*Selected text:*
◆ ◆ ◆ ◆ ◆
# Install Required Libraries

- The qdrant-client package. We'll be using the Python client, but Qdrant also offers official clients for JavaScript/TypeScript, Go, and Rust, so you can choose the best fit for your own projects.
- The fastembed package - an optimized embedding (data vectorization) solution designed specifically for Qdrant. Make sure you install version >= 1.14.2 to use the local inference with Qdrant.


In [None]:
# !python -m pip install -q "qdrant-client[fastembed]>=1.14.2"

# Step 1: Import Required Libraries & Connect to Qdrant

The QdrantClient class allows us to establish a connection to the Qdrant service,<br>
while the models module provides definitions for various configurations and parameters we’ll use.
◆ ◆ ◆ ◆ ◆
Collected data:

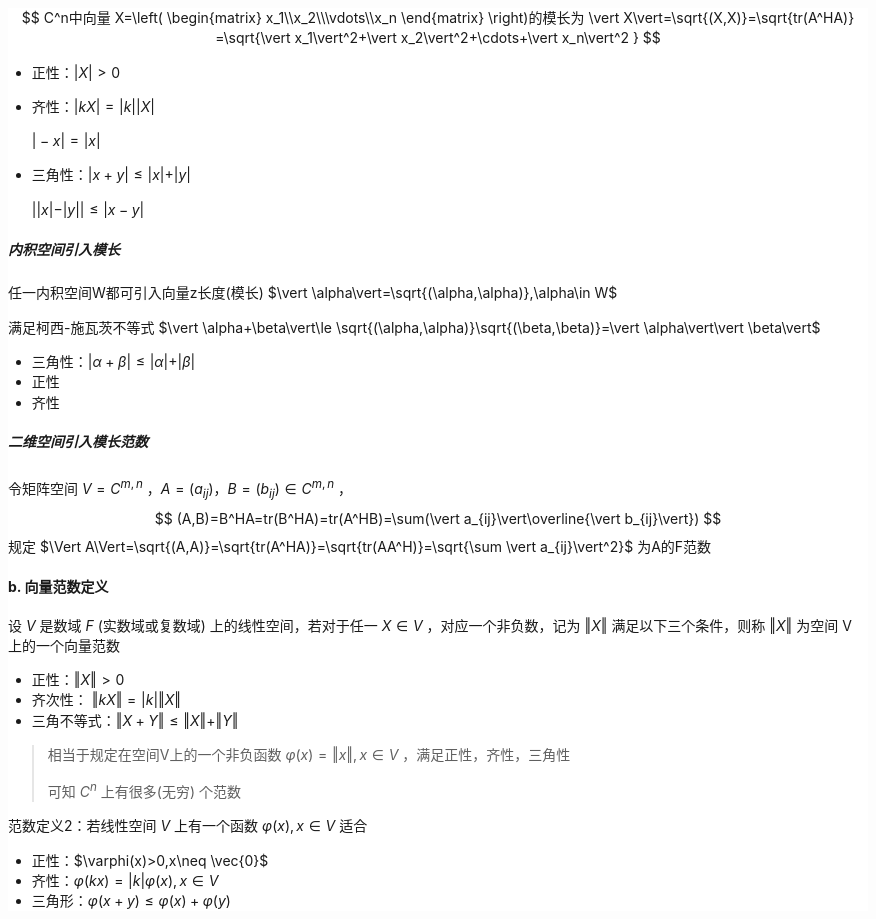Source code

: $$
C^n中向量 X=\left(
\begin{matrix}
x_1\\x_2\\\vdots\\x_n
\end{matrix}
\right)的模长为 \vert X\vert=\sqrt{(X,X)}=\sqrt{tr(A^HA)} =\sqrt{\vert x_1\vert^2+\vert x_2\vert^2+\cdots+\vert x_n\vert^2 }
$$

- 正性：$\vert X\vert>0$ 

- 齐性：$\vert kX\vert=\vert k\vert \vert X\vert$ 

  $\vert -x\vert=\vert x\vert$ 

- 三角性：$\vert x+y\vert\le \vert x\vert +\vert y\vert$

  $\left| \vert x\vert-\vert y\vert \right|\le \vert x-y\vert$ 

##### 内积空间引入模长

任一内积空间W都可引入向量z长度(模长) $\vert \alpha\vert=\sqrt{(\alpha,\alpha)},\alpha\in W$

满足柯西-施瓦茨不等式 $\vert \alpha+\beta\vert\le \sqrt{(\alpha,\alpha)}\sqrt{(\beta,\beta)}=\vert \alpha\vert\vert \beta\vert$

- 三角性：$\vert \alpha+\beta\vert \le \vert \alpha\vert+\vert \beta\vert$
- 正性
- 齐性

##### 二维空间引入模长范数

令矩阵空间 $V=C^{m,n}$ ，$A=(a_{ij})，B=(b_{ij})\in C^{m,n}$ ，
$$
(A,B)=B^HA=tr(B^HA)=tr(A^HB)=\sum(\vert a_{ij}\vert\overline{\vert b_{ij}\vert})
$$
规定 $\Vert A\Vert=\sqrt{(A,A)}=\sqrt{tr(A^HA)}=\sqrt{tr(AA^H)}=\sqrt{\sum \vert a_{ij}\vert^2}$ 为A的F范数

#### b. 向量范数定义

设 $V$ 是数域 $F$ (实数域或复数域) 上的线性空间，若对于任一 $X\in V$ ，对应一个非负数，记为 $\Vert X \Vert$  满足以下三个条件，则称 $\Vert X\Vert$ 为空间  V 上的一个向量范数

- 正性：$\Vert X\Vert>0$
- 齐次性： $\Vert kX\Vert=\vert k\vert\Vert X\Vert$
- 三角不等式：$\Vert X+Y\Vert\le \Vert X\Vert+\Vert Y\Vert$

> 相当于规定在空间V上的一个非负函数 $\varphi(x)=\Vert x\Vert,x\in V$ ，满足正性，齐性，三角性 
>
> 可知 $C^n$ 上有很多(无穷) 个范数

范数定义2：若线性空间 $V$ 上有一个函数 $\varphi(x),x\in V$ 适合

- 正性：$\varphi(x)>0,x\neq \vec{0}$
- 齐性：$\varphi(kx)=\vert k\vert\varphi(x),x\in V$
- 三角形：$\varphi(x+y)\le \varphi(x)+\varphi(y)$
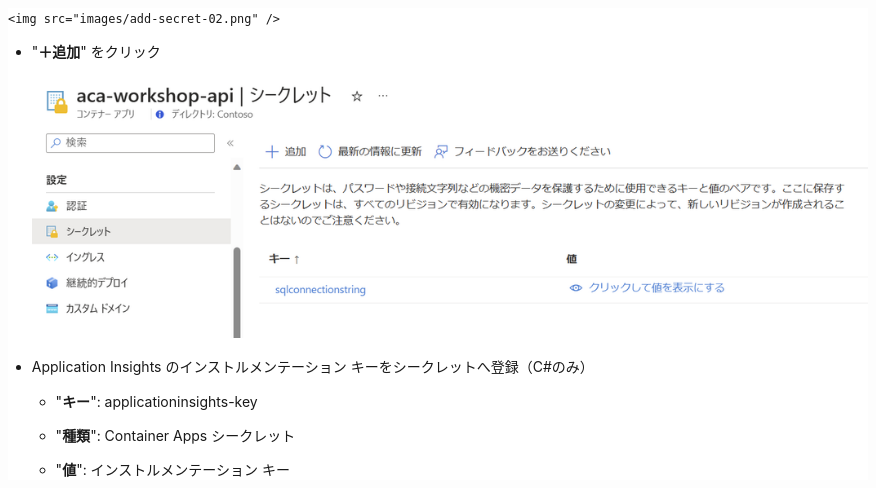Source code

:    <img src="images/add-secret-02.png" />

- "**＋追加**" をクリック

  <img src="images/add-secret-03.png" />

- Application Insights のインストルメンテーション キーをシークレットへ登録（C#のみ）

  - "**キー**": applicationinsights-key

  - "**種類**": Container Apps シークレット

  - "**値**": インストルメンテーション キー

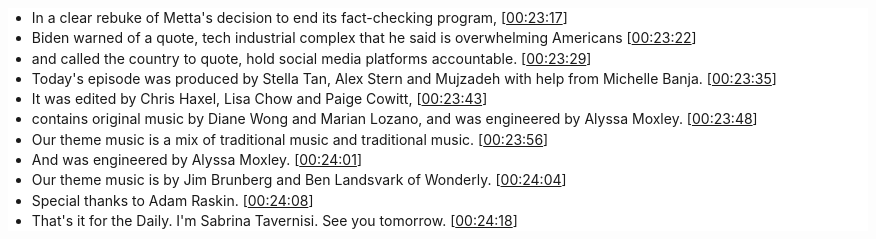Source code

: *  In a clear rebuke of Metta's decision to end its fact-checking program, [[00:23:17](https://www.youtube.com/watch?v=EK0749Tgtr0&t=1397.0s)]
*  Biden warned of a quote, tech industrial complex that he said is overwhelming Americans [[00:23:22](https://www.youtube.com/watch?v=EK0749Tgtr0&t=1402.0s)]
*  and called the country to quote, hold social media platforms accountable. [[00:23:29](https://www.youtube.com/watch?v=EK0749Tgtr0&t=1409.0s)]
*  Today's episode was produced by Stella Tan, Alex Stern and Mujzadeh with help from Michelle Banja. [[00:23:35](https://www.youtube.com/watch?v=EK0749Tgtr0&t=1415.0s)]
*  It was edited by Chris Haxel, Lisa Chow and Paige Cowitt, [[00:23:43](https://www.youtube.com/watch?v=EK0749Tgtr0&t=1423.0s)]
*  contains original music by Diane Wong and Marian Lozano, and was engineered by Alyssa Moxley. [[00:23:48](https://www.youtube.com/watch?v=EK0749Tgtr0&t=1428.0s)]
*  Our theme music is a mix of traditional music and traditional music. [[00:23:56](https://www.youtube.com/watch?v=EK0749Tgtr0&t=1436.0s)]
*  And was engineered by Alyssa Moxley. [[00:24:01](https://www.youtube.com/watch?v=EK0749Tgtr0&t=1441.0s)]
*  Our theme music is by Jim Brunberg and Ben Landsvark of Wonderly. [[00:24:04](https://www.youtube.com/watch?v=EK0749Tgtr0&t=1444.0s)]
*  Special thanks to Adam Raskin. [[00:24:08](https://www.youtube.com/watch?v=EK0749Tgtr0&t=1448.0s)]
*  That's it for the Daily. I'm Sabrina Tavernisi. See you tomorrow. [[00:24:18](https://www.youtube.com/watch?v=EK0749Tgtr0&t=1458.0s)]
◆ ◆ ◆ ◆ ◆
*Exercise aim:*
Continue the Qdrant setup walkthrough from its final sentence, the one about the QdrantClient class and the models module.

*Answer space:*
In [1]:
from qdrant_client import QdrantClient, models

In [40]:
# Initialize the client
client =QdrantClient("http://localhost:6333") # connects to local Qdrant instance

# Step 2: Study the Dataset

To build a working vector search solution (and, more generally, to understand if/when/how it’s needed), it's good to study the dataset and figure out the nature and structure of the data we’re working with, for example:

- modality — is it text, images, videos, a combination?
- specifics — if it’s text: language used, how big are the text pieces, are there any special characters, etc.

It will help us define:

- the right data "schema" (what to vectorize, what to store as metadata, etc);
- the right embedding model (the best fit based on the domain, precision & resource requirements).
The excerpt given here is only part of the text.